* MATERIALS PROVIDED
------------------------------------

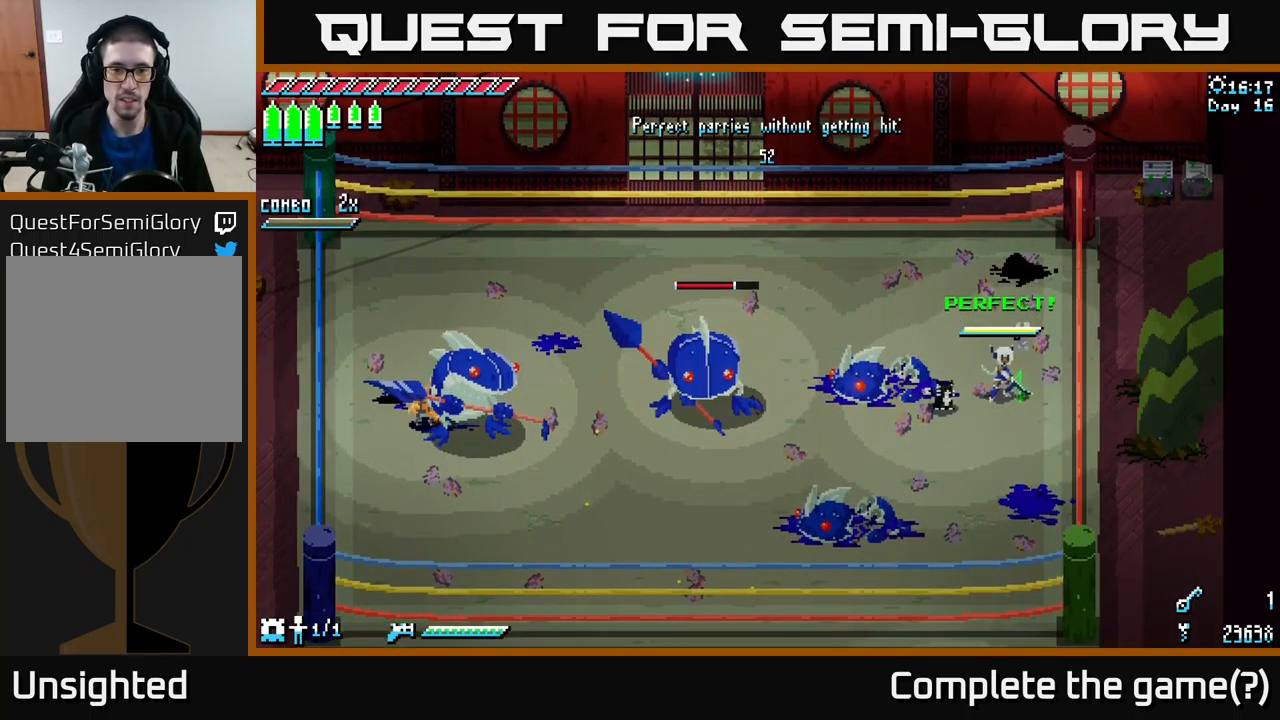
{"buttons": [], "left_stick": "center", "right_stick": "center", "events": [[17, "left_stick", "center"], [200, "left_stick", "left"], [333, "B", "down"], [383, "left_stick", "center"], [433, "B", "up"]]}
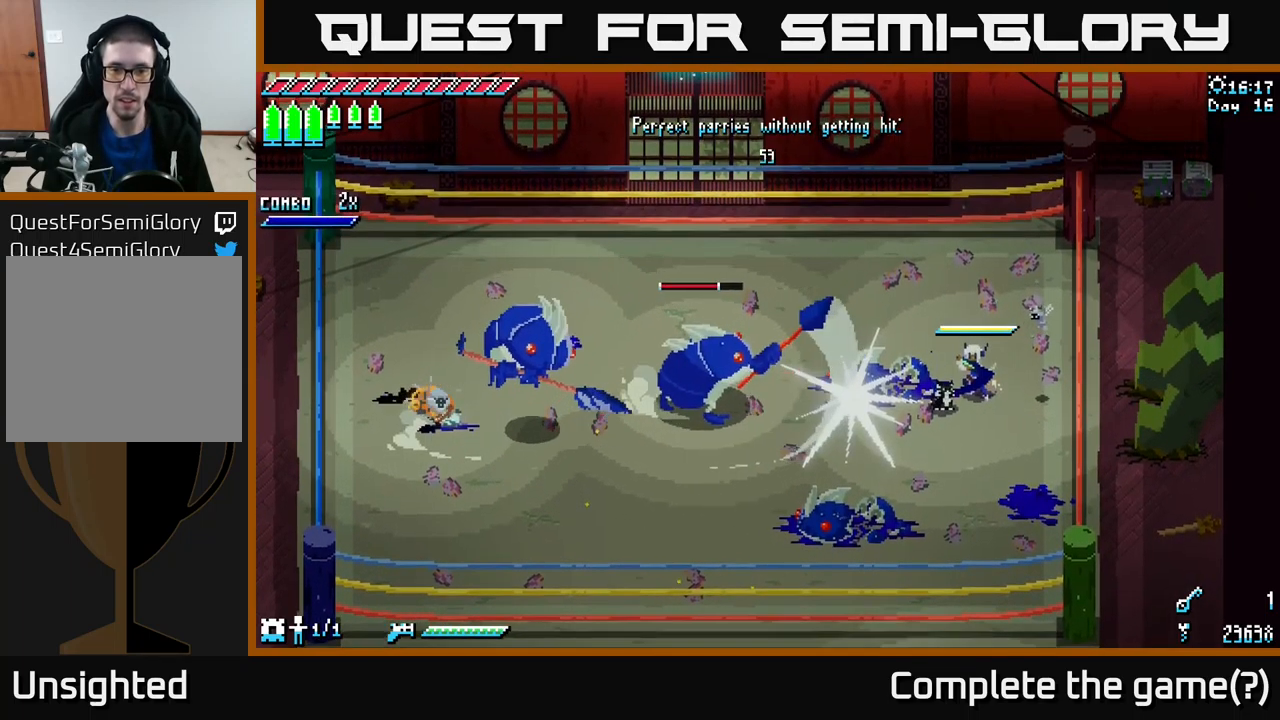
{"buttons": ["X"], "left_stick": "left", "right_stick": "center", "events": [[50, "left_stick", "down-left"], [133, "left_stick", "center"], [250, "left_stick", "left"], [267, "X", "down"]]}
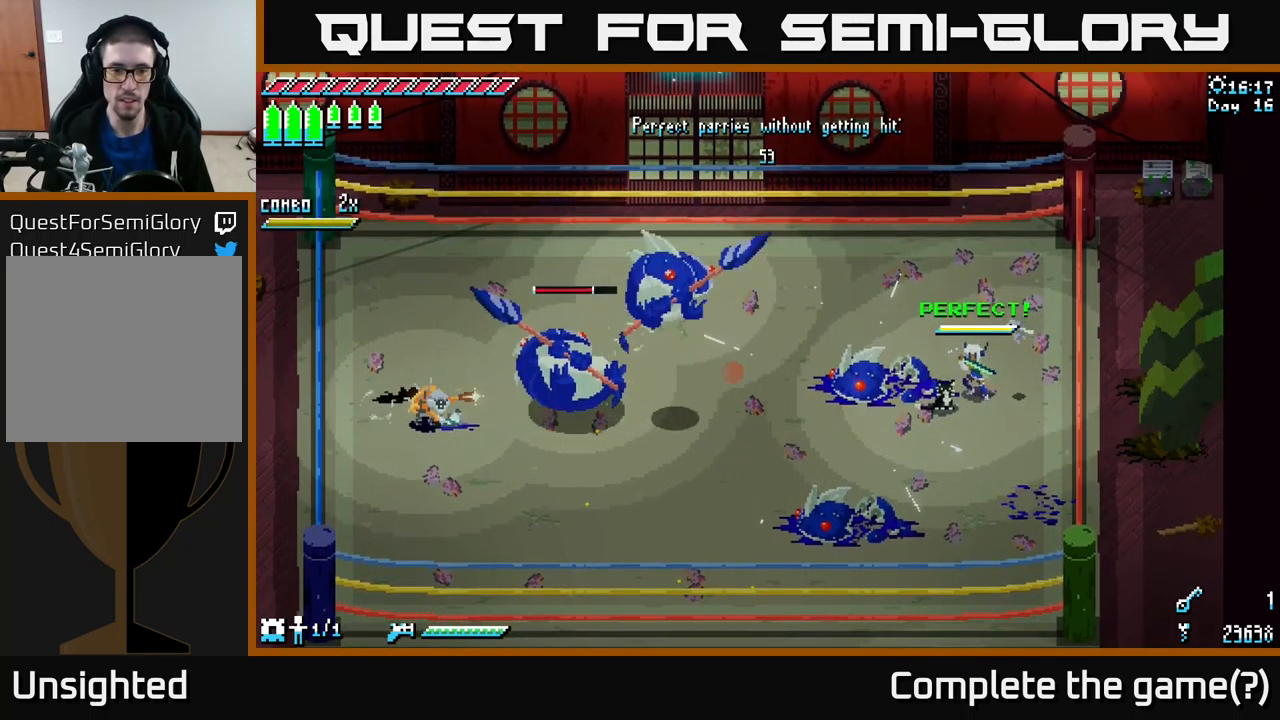
{"buttons": ["X"], "left_stick": "left", "right_stick": "center", "events": []}
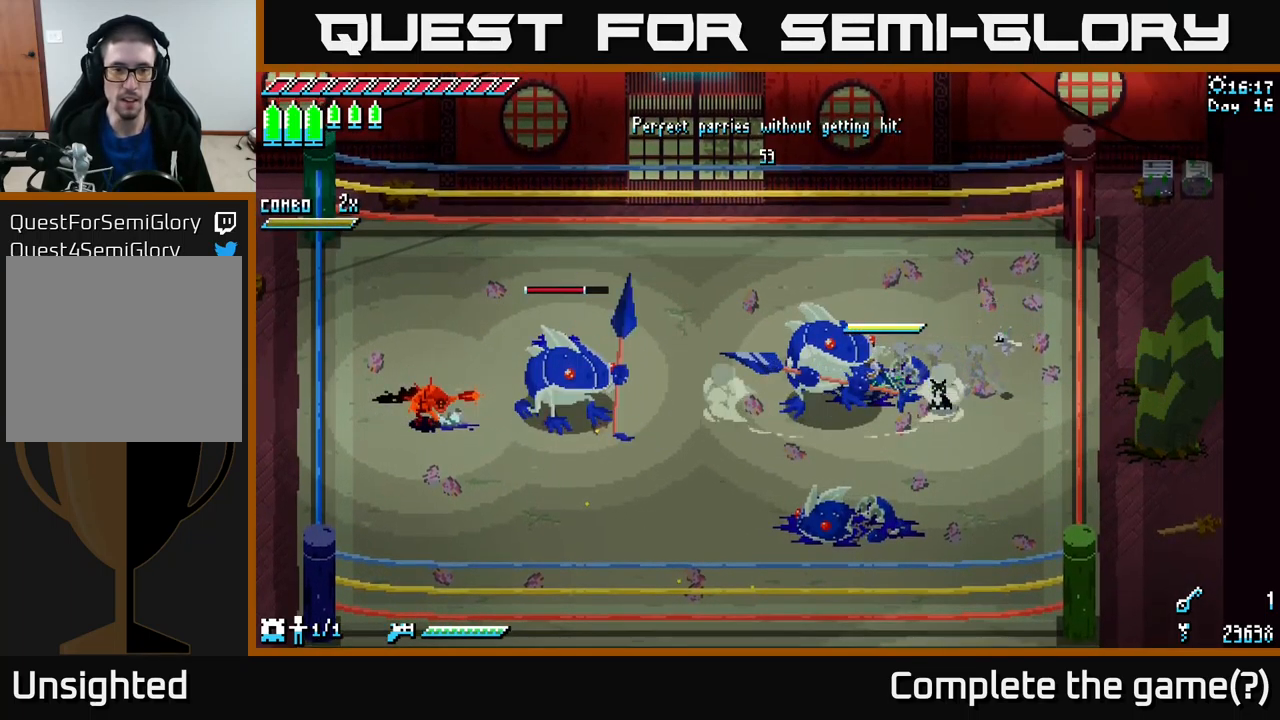
{"buttons": ["A", "X", "R2"], "left_stick": "left", "right_stick": "center", "events": [[167, "A", "down"], [400, "A", "up"], [500, "A", "down"], [500, "R2", "down"]]}
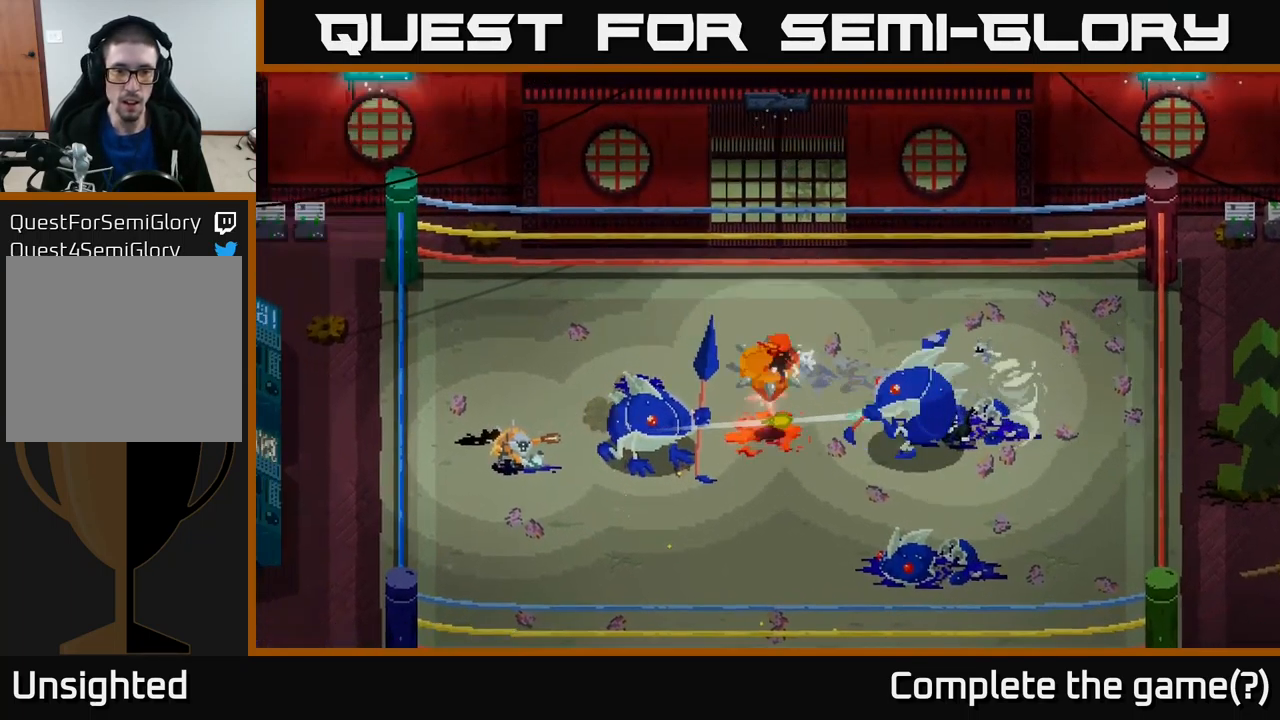
{"buttons": ["R2"], "left_stick": "center", "right_stick": "center", "events": [[83, "A", "up"], [150, "R2", "up"], [217, "X", "up"], [333, "R2", "down"], [367, "X", "down"], [417, "R2", "up"], [417, "X", "up"], [417, "left_stick", "center"], [500, "R2", "down"]]}
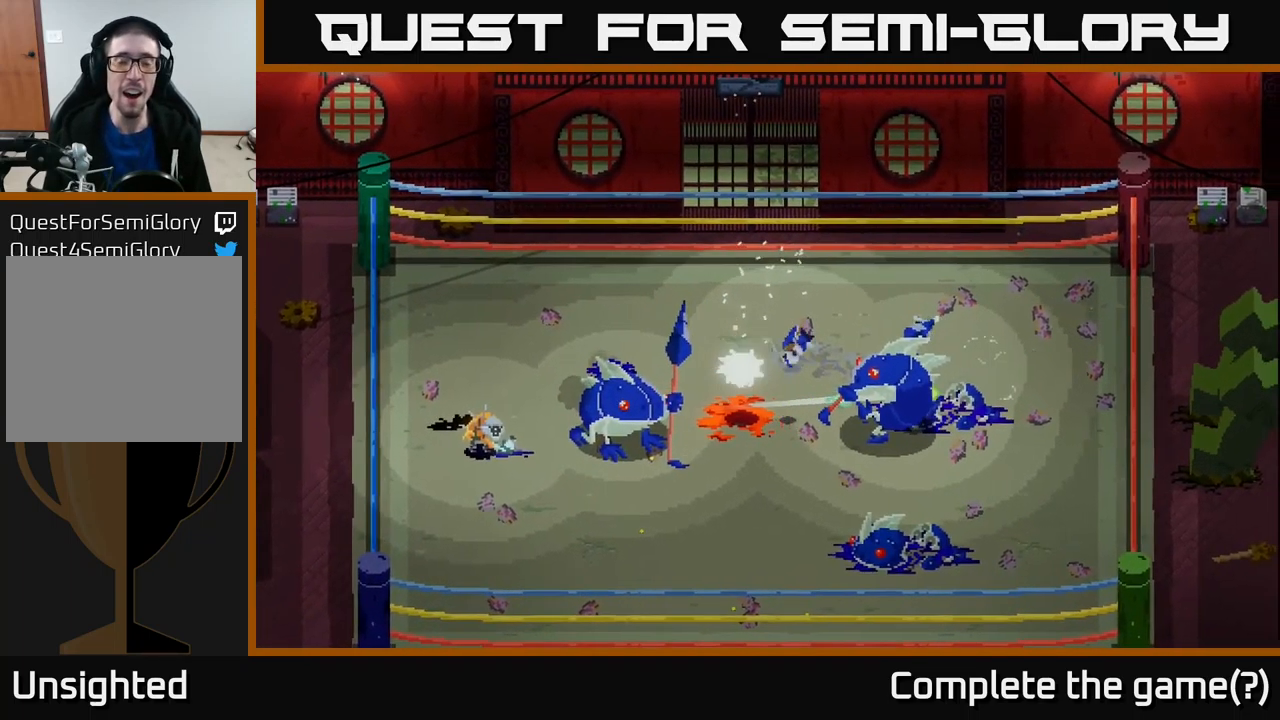
{"buttons": ["R2"], "left_stick": "center", "right_stick": "center", "events": [[67, "R2", "up"], [167, "R2", "down"], [233, "R2", "up"], [333, "R2", "down"], [383, "R2", "up"], [500, "R2", "down"]]}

------------------------------------

* PROBLEM DESCRIPTION
Would you set down the records above once more, exactly, with the pictures removed?

* THE ANSWER
{"buttons": [], "left_stick": "center", "right_stick": "center", "events": [[17, "left_stick", "center"], [200, "left_stick", "left"], [333, "B", "down"], [383, "left_stick", "center"], [433, "B", "up"]]}
{"buttons": ["X"], "left_stick": "left", "right_stick": "center", "events": [[50, "left_stick", "down-left"], [133, "left_stick", "center"], [250, "left_stick", "left"], [267, "X", "down"]]}
{"buttons": ["X"], "left_stick": "left", "right_stick": "center", "events": []}
{"buttons": ["A", "X", "R2"], "left_stick": "left", "right_stick": "center", "events": [[167, "A", "down"], [400, "A", "up"], [500, "A", "down"], [500, "R2", "down"]]}
{"buttons": ["R2"], "left_stick": "center", "right_stick": "center", "events": [[83, "A", "up"], [150, "R2", "up"], [217, "X", "up"], [333, "R2", "down"], [367, "X", "down"], [417, "R2", "up"], [417, "X", "up"], [417, "left_stick", "center"], [500, "R2", "down"]]}
{"buttons": ["R2"], "left_stick": "center", "right_stick": "center", "events": [[67, "R2", "up"], [167, "R2", "down"], [233, "R2", "up"], [333, "R2", "down"], [383, "R2", "up"], [500, "R2", "down"]]}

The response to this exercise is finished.